Un bond en avant pour les cyclistes
Olivier Gurtner, Président ad interim Pro Velo Genève

Les nouvelles voies cyclables à Genève suscitent le débat et certains s’en donnent à cœur joie: «mesures autoritaires», «caprice de cyclistes», «dictateurs à vélo», «mesures iniques et incompréhensibles». Les fauves (se) sont lâchés. Ces aménagements sont pourtant indispensables si l’on veut assurer un avenir sain pour Genève. La Ville et le Canton ont donc raison d’avoir lancé ces aménagements.
Pollution atmosphérique, deux canicules en 5 ans, ville très dense (plus que Londres et Berlin)… Genève a mal son climat. Le vélo est une bonne solution pour celles et ceux qui le pratiquent, oui, mais aussi pour toute la société. Silencieux, non-polluant, peu gourmand en place et source d’exercice physique, il cumule de nombreux avantages, à l’inverse de la voiture, polluante, bruyante, gourmande en place, etc.
Des actions plutôt que des slogans. Les aménagements provisoires sont tenus autant à gauche (Socialistes, Verts et Ensemble à Gauche) que par le PDC et certaines figures du PLR, comme Alexandre de Senarclens, Alexis Barbey et Cyril Aellen. Et la population aussi, puisqu’une pétition a été déposée jeudi avec 17’500 signatures, à l’initiative de Pro Vélo, actif trafiC, l’ATE et des d’autres associations, notamment d’habitant-e-s. Sur le terrain, on voit le résultat: un succès pour ces nouvelles voies, bien fréquentées, à l’image d’autres aménagements, comme la Voie Verte et la piste à deux sens sur la rive gauche. Alors c’est vrai, tout n’est pas encore rose au royaume de la petite reine: certaines pistes paraissent trop larges, certains itinéraires peu adaptés, la communication pas optimale, les milieux n’ont pas été consultés.

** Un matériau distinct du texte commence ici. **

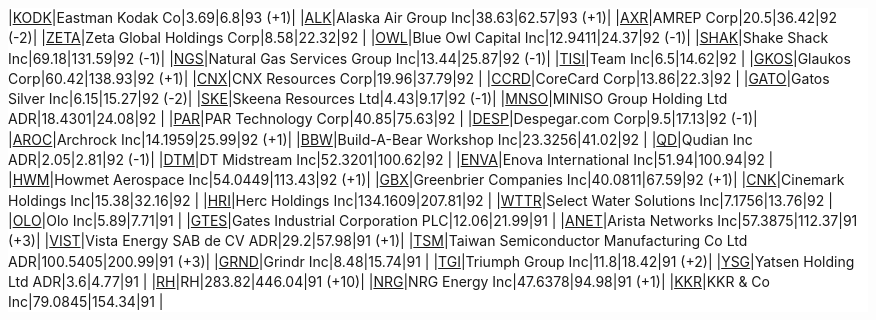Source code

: |[KODK](https://finance.yahoo.com/quote/KODK/)|Eastman Kodak Co|3.69|6.8|93 (+1)|
|[ALK](https://finance.yahoo.com/quote/ALK/)|Alaska Air Group Inc|38.63|62.57|93 (+1)|
|[AXR](https://finance.yahoo.com/quote/AXR/)|AMREP Corp|20.5|36.42|92 (-2)|
|[ZETA](https://finance.yahoo.com/quote/ZETA/)|Zeta Global Holdings Corp|8.58|22.32|92 |
|[OWL](https://finance.yahoo.com/quote/OWL/)|Blue Owl Capital Inc|12.9411|24.37|92 (-1)|
|[SHAK](https://finance.yahoo.com/quote/SHAK/)|Shake Shack Inc|69.18|131.59|92 (-1)|
|[NGS](https://finance.yahoo.com/quote/NGS/)|Natural Gas Services Group Inc|13.44|25.87|92 (-1)|
|[TISI](https://finance.yahoo.com/quote/TISI/)|Team Inc|6.5|14.62|92 |
|[GKOS](https://finance.yahoo.com/quote/GKOS/)|Glaukos Corp|60.42|138.93|92 (+1)|
|[CNX](https://finance.yahoo.com/quote/CNX/)|CNX Resources Corp|19.96|37.79|92 |
|[CCRD](https://finance.yahoo.com/quote/CCRD/)|CoreCard Corp|13.86|22.3|92 |
|[GATO](https://finance.yahoo.com/quote/GATO/)|Gatos Silver Inc|6.15|15.27|92 (-2)|
|[SKE](https://finance.yahoo.com/quote/SKE/)|Skeena Resources Ltd|4.43|9.17|92 (-1)|
|[MNSO](https://finance.yahoo.com/quote/MNSO/)|MINISO Group Holding Ltd ADR|18.4301|24.08|92 |
|[PAR](https://finance.yahoo.com/quote/PAR/)|PAR Technology Corp|40.85|75.63|92 |
|[DESP](https://finance.yahoo.com/quote/DESP/)|Despegar.com Corp|9.5|17.13|92 (-1)|
|[AROC](https://finance.yahoo.com/quote/AROC/)|Archrock Inc|14.1959|25.99|92 (+1)|
|[BBW](https://finance.yahoo.com/quote/BBW/)|Build-A-Bear Workshop Inc|23.3256|41.02|92 |
|[QD](https://finance.yahoo.com/quote/QD/)|Qudian Inc ADR|2.05|2.81|92 (-1)|
|[DTM](https://finance.yahoo.com/quote/DTM/)|DT Midstream Inc|52.3201|100.62|92 |
|[ENVA](https://finance.yahoo.com/quote/ENVA/)|Enova International Inc|51.94|100.94|92 |
|[HWM](https://finance.yahoo.com/quote/HWM/)|Howmet Aerospace Inc|54.0449|113.43|92 (+1)|
|[GBX](https://finance.yahoo.com/quote/GBX/)|Greenbrier Companies Inc|40.0811|67.59|92 (+1)|
|[CNK](https://finance.yahoo.com/quote/CNK/)|Cinemark Holdings Inc|15.38|32.16|92 |
|[HRI](https://finance.yahoo.com/quote/HRI/)|Herc Holdings Inc|134.1609|207.81|92 |
|[WTTR](https://finance.yahoo.com/quote/WTTR/)|Select Water Solutions Inc|7.1756|13.76|92 |
|[OLO](https://finance.yahoo.com/quote/OLO/)|Olo Inc|5.89|7.71|91 |
|[GTES](https://finance.yahoo.com/quote/GTES/)|Gates Industrial Corporation PLC|12.06|21.99|91 |
|[ANET](https://finance.yahoo.com/quote/ANET/)|Arista Networks Inc|57.3875|112.37|91 (+3)|
|[VIST](https://finance.yahoo.com/quote/VIST/)|Vista Energy SAB de CV ADR|29.2|57.98|91 (+1)|
|[TSM](https://finance.yahoo.com/quote/TSM/)|Taiwan Semiconductor Manufacturing Co Ltd ADR|100.5405|200.99|91 (+3)|
|[GRND](https://finance.yahoo.com/quote/GRND/)|Grindr Inc|8.48|15.74|91 |
|[TGI](https://finance.yahoo.com/quote/TGI/)|Triumph Group Inc|11.8|18.42|91 (+2)|
|[YSG](https://finance.yahoo.com/quote/YSG/)|Yatsen Holding Ltd ADR|3.6|4.77|91 |
|[RH](https://finance.yahoo.com/quote/RH/)|RH|283.82|446.04|91 (+10)|
|[NRG](https://finance.yahoo.com/quote/NRG/)|NRG Energy Inc|47.6378|94.98|91 (+1)|
|[KKR](https://finance.yahoo.com/quote/KKR/)|KKR & Co Inc|79.0845|154.34|91 |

Mais rappelons que les voies choisies ne sortent pas du chapeau, qu’elles sont étudiées depuis plusieurs mois par les collectivités et surtout qu’il s’agit d’un test, sur 60 jours.

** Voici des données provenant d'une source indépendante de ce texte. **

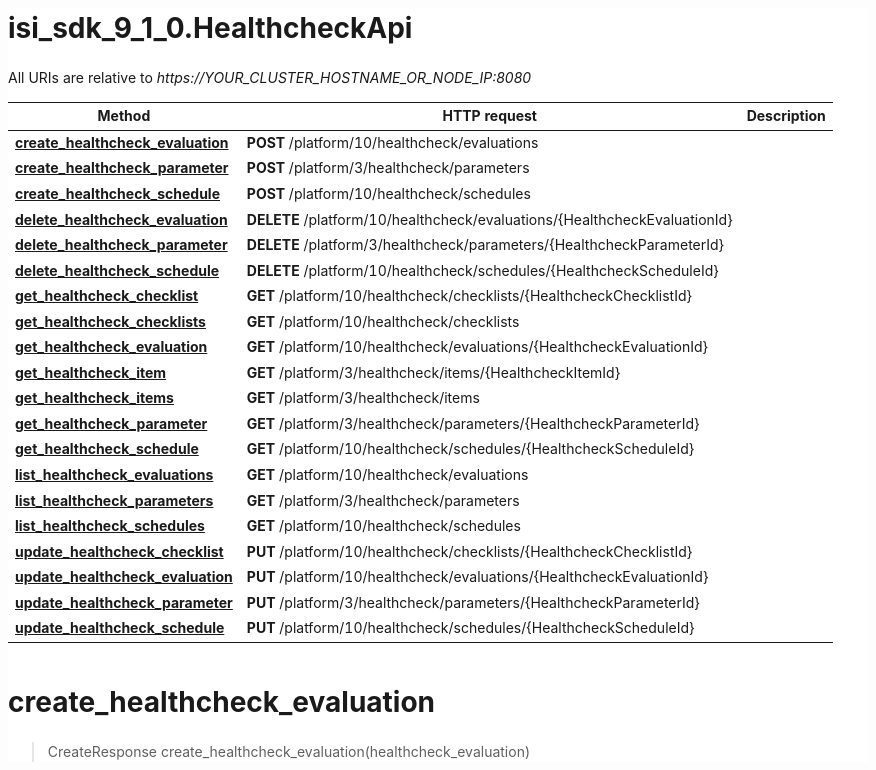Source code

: # isi_sdk_9_1_0.HealthcheckApi

All URIs are relative to *https://YOUR_CLUSTER_HOSTNAME_OR_NODE_IP:8080*

Method | HTTP request | Description
------------- | ------------- | -------------
[**create_healthcheck_evaluation**](HealthcheckApi.md#create_healthcheck_evaluation) | **POST** /platform/10/healthcheck/evaluations | 
[**create_healthcheck_parameter**](HealthcheckApi.md#create_healthcheck_parameter) | **POST** /platform/3/healthcheck/parameters | 
[**create_healthcheck_schedule**](HealthcheckApi.md#create_healthcheck_schedule) | **POST** /platform/10/healthcheck/schedules | 
[**delete_healthcheck_evaluation**](HealthcheckApi.md#delete_healthcheck_evaluation) | **DELETE** /platform/10/healthcheck/evaluations/{HealthcheckEvaluationId} | 
[**delete_healthcheck_parameter**](HealthcheckApi.md#delete_healthcheck_parameter) | **DELETE** /platform/3/healthcheck/parameters/{HealthcheckParameterId} | 
[**delete_healthcheck_schedule**](HealthcheckApi.md#delete_healthcheck_schedule) | **DELETE** /platform/10/healthcheck/schedules/{HealthcheckScheduleId} | 
[**get_healthcheck_checklist**](HealthcheckApi.md#get_healthcheck_checklist) | **GET** /platform/10/healthcheck/checklists/{HealthcheckChecklistId} | 
[**get_healthcheck_checklists**](HealthcheckApi.md#get_healthcheck_checklists) | **GET** /platform/10/healthcheck/checklists | 
[**get_healthcheck_evaluation**](HealthcheckApi.md#get_healthcheck_evaluation) | **GET** /platform/10/healthcheck/evaluations/{HealthcheckEvaluationId} | 
[**get_healthcheck_item**](HealthcheckApi.md#get_healthcheck_item) | **GET** /platform/3/healthcheck/items/{HealthcheckItemId} | 
[**get_healthcheck_items**](HealthcheckApi.md#get_healthcheck_items) | **GET** /platform/3/healthcheck/items | 
[**get_healthcheck_parameter**](HealthcheckApi.md#get_healthcheck_parameter) | **GET** /platform/3/healthcheck/parameters/{HealthcheckParameterId} | 
[**get_healthcheck_schedule**](HealthcheckApi.md#get_healthcheck_schedule) | **GET** /platform/10/healthcheck/schedules/{HealthcheckScheduleId} | 
[**list_healthcheck_evaluations**](HealthcheckApi.md#list_healthcheck_evaluations) | **GET** /platform/10/healthcheck/evaluations | 
[**list_healthcheck_parameters**](HealthcheckApi.md#list_healthcheck_parameters) | **GET** /platform/3/healthcheck/parameters | 
[**list_healthcheck_schedules**](HealthcheckApi.md#list_healthcheck_schedules) | **GET** /platform/10/healthcheck/schedules | 
[**update_healthcheck_checklist**](HealthcheckApi.md#update_healthcheck_checklist) | **PUT** /platform/10/healthcheck/checklists/{HealthcheckChecklistId} | 
[**update_healthcheck_evaluation**](HealthcheckApi.md#update_healthcheck_evaluation) | **PUT** /platform/10/healthcheck/evaluations/{HealthcheckEvaluationId} | 
[**update_healthcheck_parameter**](HealthcheckApi.md#update_healthcheck_parameter) | **PUT** /platform/3/healthcheck/parameters/{HealthcheckParameterId} | 
[**update_healthcheck_schedule**](HealthcheckApi.md#update_healthcheck_schedule) | **PUT** /platform/10/healthcheck/schedules/{HealthcheckScheduleId} | 


# **create_healthcheck_evaluation**
> CreateResponse create_healthcheck_evaluation(healthcheck_evaluation)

En Suisse, on a une angoisse terrifiante d’essayer, de tester, de vivre quelque chose d’imparfait. Or il s’agit bien d’un essai, pas de graver dans les tables de la Loi ces chemins.. Rappeler la loiNon, le vélo n’est pas un plaisir égoïste individuel, c’est un moyen concert d’agir pour la société et l’environnement. Les cyclistes ne réclament pas des voies démesurées de 6 mètres de large, ils demandent que le droit soit appliqué. Et que dit-il? La loi pour la mobilité cohérente et équilibrée (LMCE) dispose clairement que, dans le centre et l’hyper-centre, «la priorité en gestion du trafic et aménagements est donnée à la mobilité douce et aux transports publics».
La LMCE a été acceptée à 68% de la population genevoise, qui d’ailleurs a voté pour la promotion de voies cyclables dans la Constitution fédérale, à plus de 83%. Enfin, promouvoir le vélo pour le transport individuel, c’est aussi encourager les transports publics et le transport professionnel (livreurs, artisans, entreprises) en leur laissant plus de place, cette place dont eux ont besoin, réellement, autant que les vélos.